Venezuelan President Hugo Chávez also made several energy proposals including the supplying of all the ALBA nations with Venezuelan crude. Perhaps more importantly, leaders also signed an agreement to build a new regional energy system based on efficient use of resources and the substitution of gasoline for natural gas. ALBA countries would implement means to raise the consumption of natural gas substituting it for the more expensive and dirtier traditional fuels.

"Bolivia and Venezuela have the largest natural gas reserves on the continent," said Chávez.

Chávez also proposed the idea of the construction of a petrochemical plant in Haiti, along with an oil refinery to refine the crude sent from Venezuela. He also proposed the construction of refineries in Nicaragua, Ecuador, Bolivia, Dominica, and Cuba. Chavez also said his government has plans to sell the seven refineries that it owns in the United States and to build a new network of refineries in Latin America.

"We offer to Latin America... as we sell off those refineries [in the US], or before, to construct new refineries or expand existing ones like in Cuba, and send our petroleum, instead of to the United States, to refine it there, to generate employment there," said Chávez.

Political Declarations

At the closing event of the summit on Sunday, leaders of the ALBA countries signed several joint political declarations. The final document included a declaration to condemn the United States for their release of international terrorist Posada Carriles. All member countries also signed a declaration in support of the Venezuelan government with regards to the recent decision to not renew the broadcast license of the private channel RCTV. The declaration recognized the need to democratize the airwaves and the sovereign right of the Venezuela government's decision.

President Chávez also denounced the OAS Human Rights Commission for taking the side of RCTV in their recent decision to take the case before the Human Rights Court. Chávez threatened to withdraw from the Organization of American States (OAS) if the organization finds his government guilty in the RCTV case.

"If the OAS, after everything that has happened here, censures Venezuela, then Venezuela will withdraw from the OAS. Cuba withdrew and it didn't kill them," said Chávez at the summit this weekend.
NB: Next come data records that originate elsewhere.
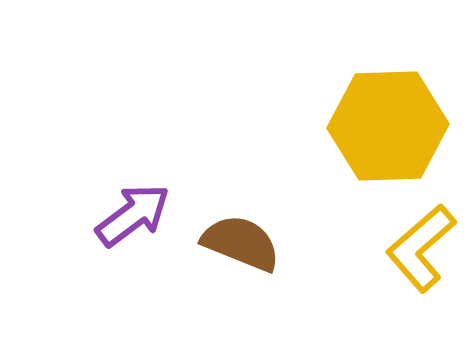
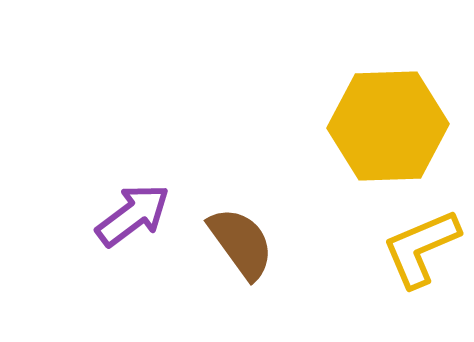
brown semicircle: rotated 32 degrees clockwise
yellow L-shape: rotated 18 degrees clockwise
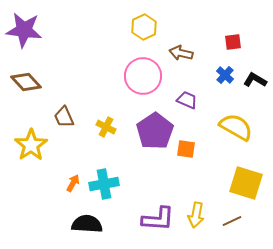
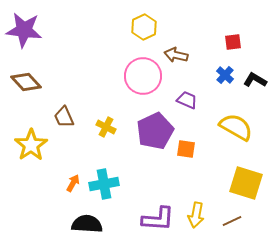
brown arrow: moved 5 px left, 2 px down
purple pentagon: rotated 9 degrees clockwise
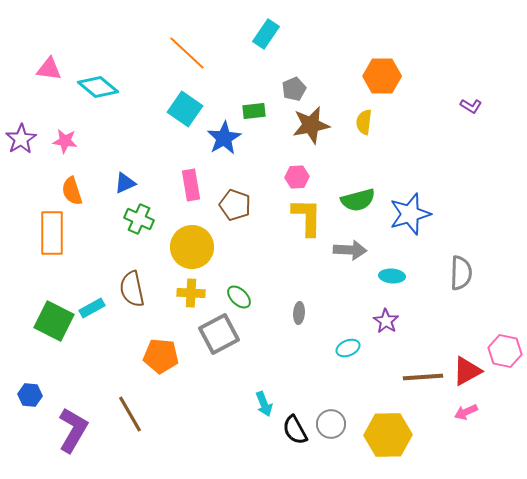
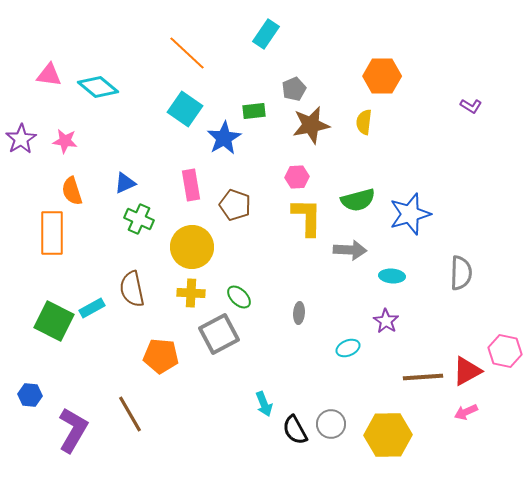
pink triangle at (49, 69): moved 6 px down
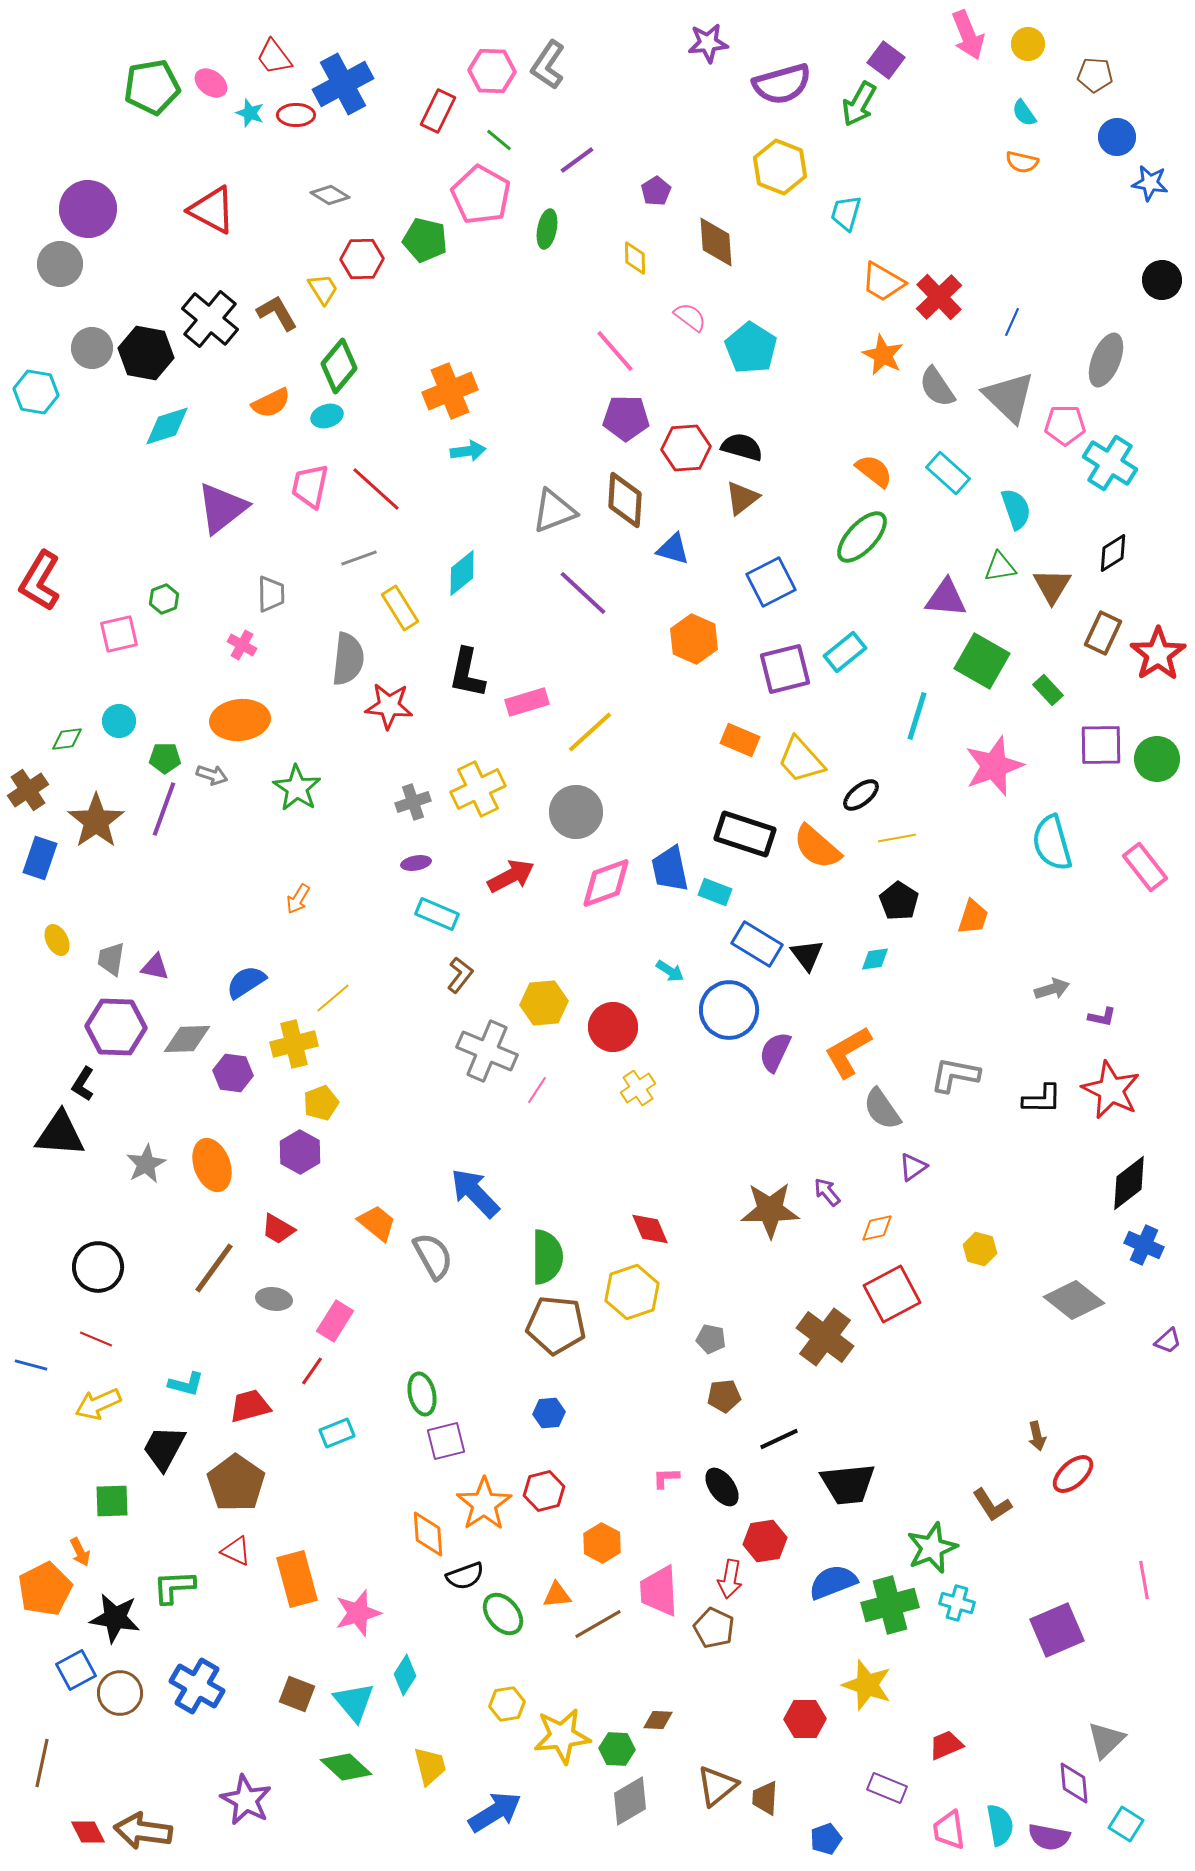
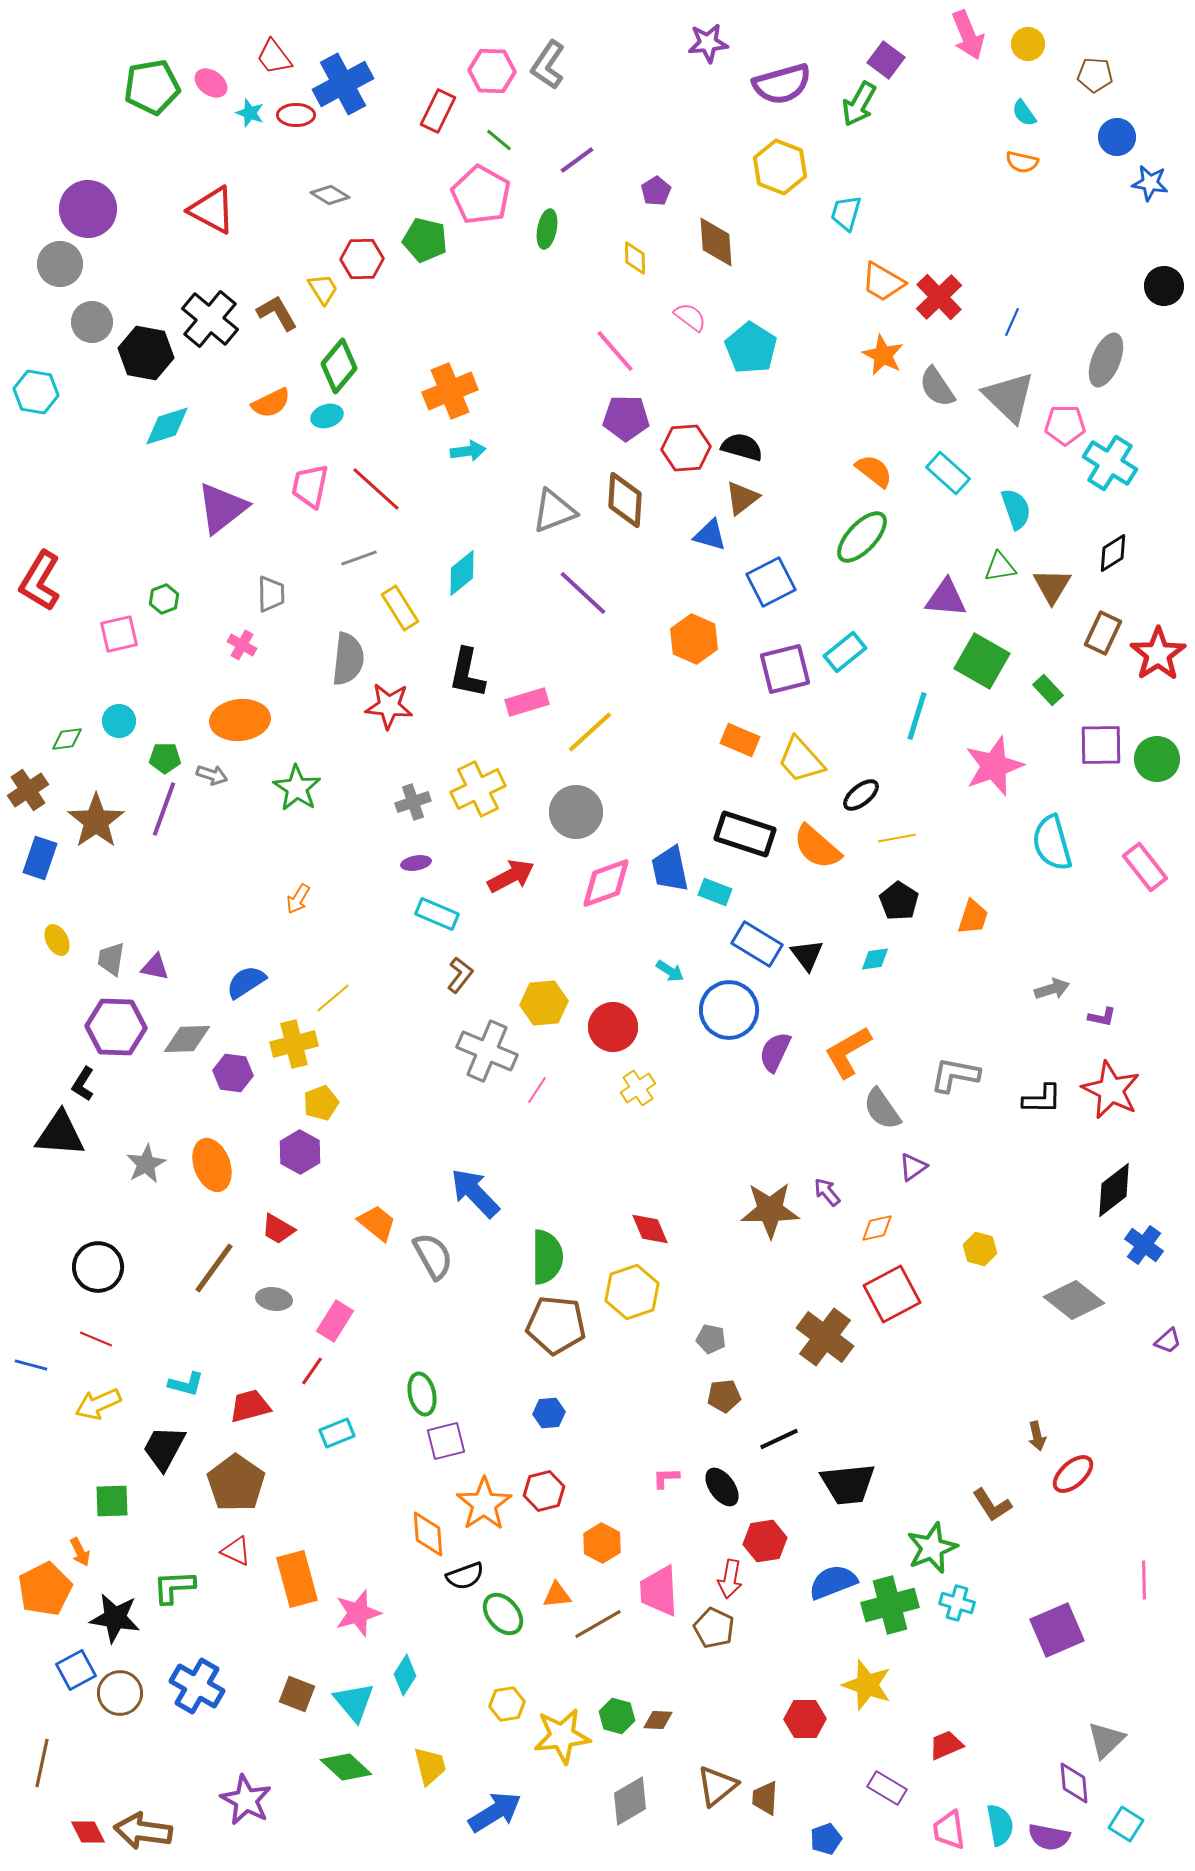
black circle at (1162, 280): moved 2 px right, 6 px down
gray circle at (92, 348): moved 26 px up
blue triangle at (673, 549): moved 37 px right, 14 px up
black diamond at (1129, 1183): moved 15 px left, 7 px down
blue cross at (1144, 1245): rotated 12 degrees clockwise
pink line at (1144, 1580): rotated 9 degrees clockwise
green hexagon at (617, 1749): moved 33 px up; rotated 12 degrees clockwise
purple rectangle at (887, 1788): rotated 9 degrees clockwise
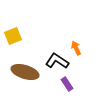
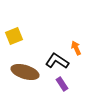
yellow square: moved 1 px right
purple rectangle: moved 5 px left
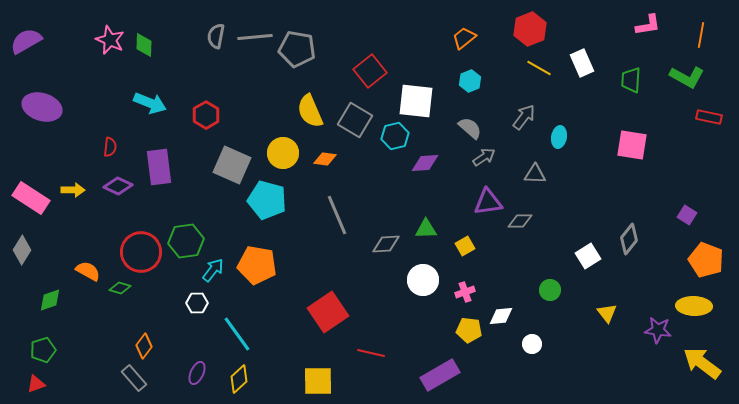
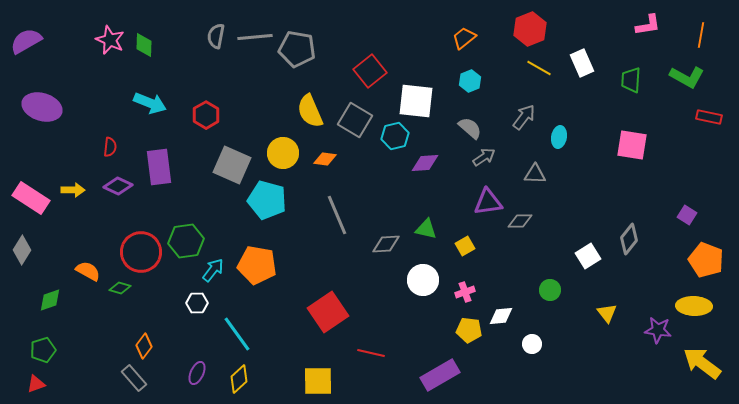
green triangle at (426, 229): rotated 15 degrees clockwise
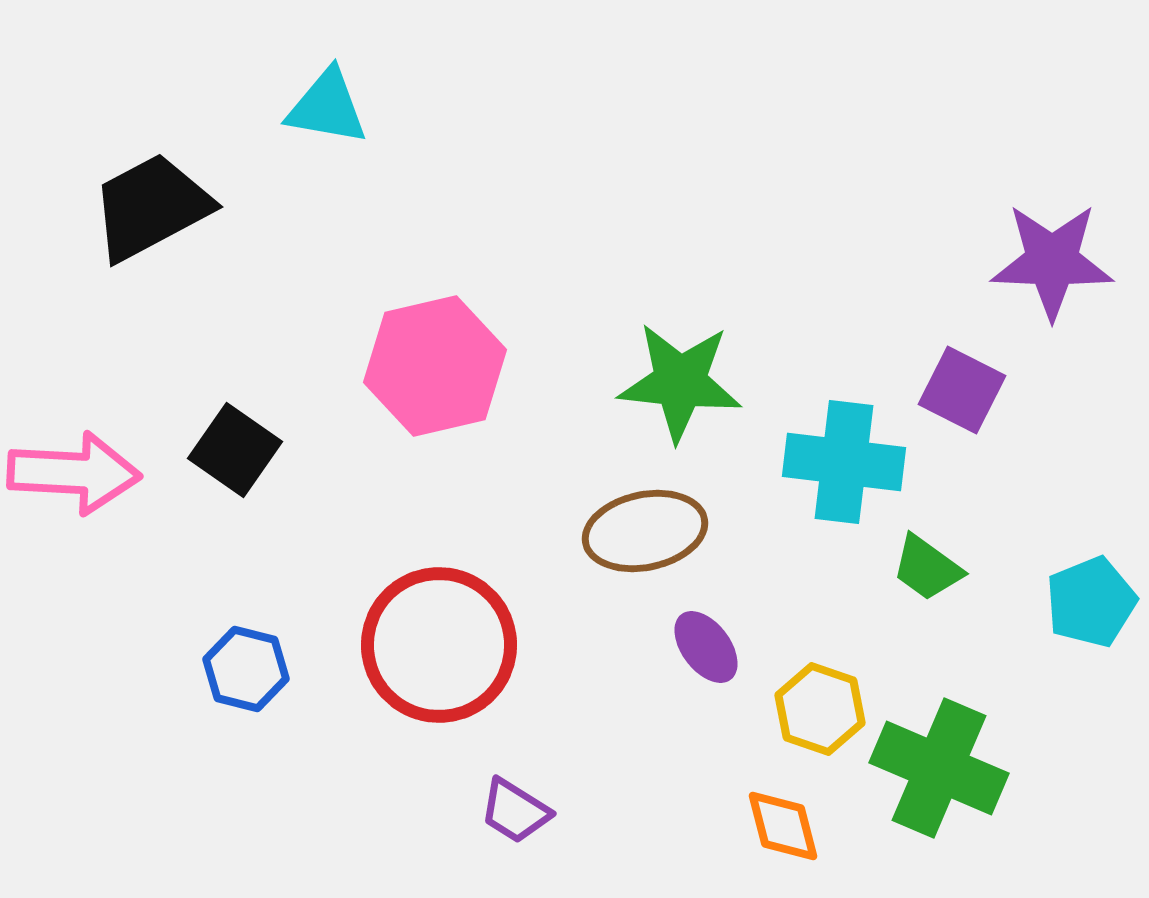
Chávez claimed that the OAS, like the World Bank and IMF, have been shown to be illegitimate organizations.

Bolivia also made the proposal for the ALBA countries to withdraw from the International Centre for Settlement of Investment Disputes, a World Bank organization that played a role in the Bolivian Gas Wars in 2005 when multinational corporations tried to force the Bolivian government to pay indemnizations to them. All ALBA members signed the declaration and agreed to withdraw from the multinational body.

President Chávez suggested that at the next ALBA Summit agreements be signed between social movements, as well as between social movements and governments. He also suggested that the next summit be held in Bolivia or Cuba.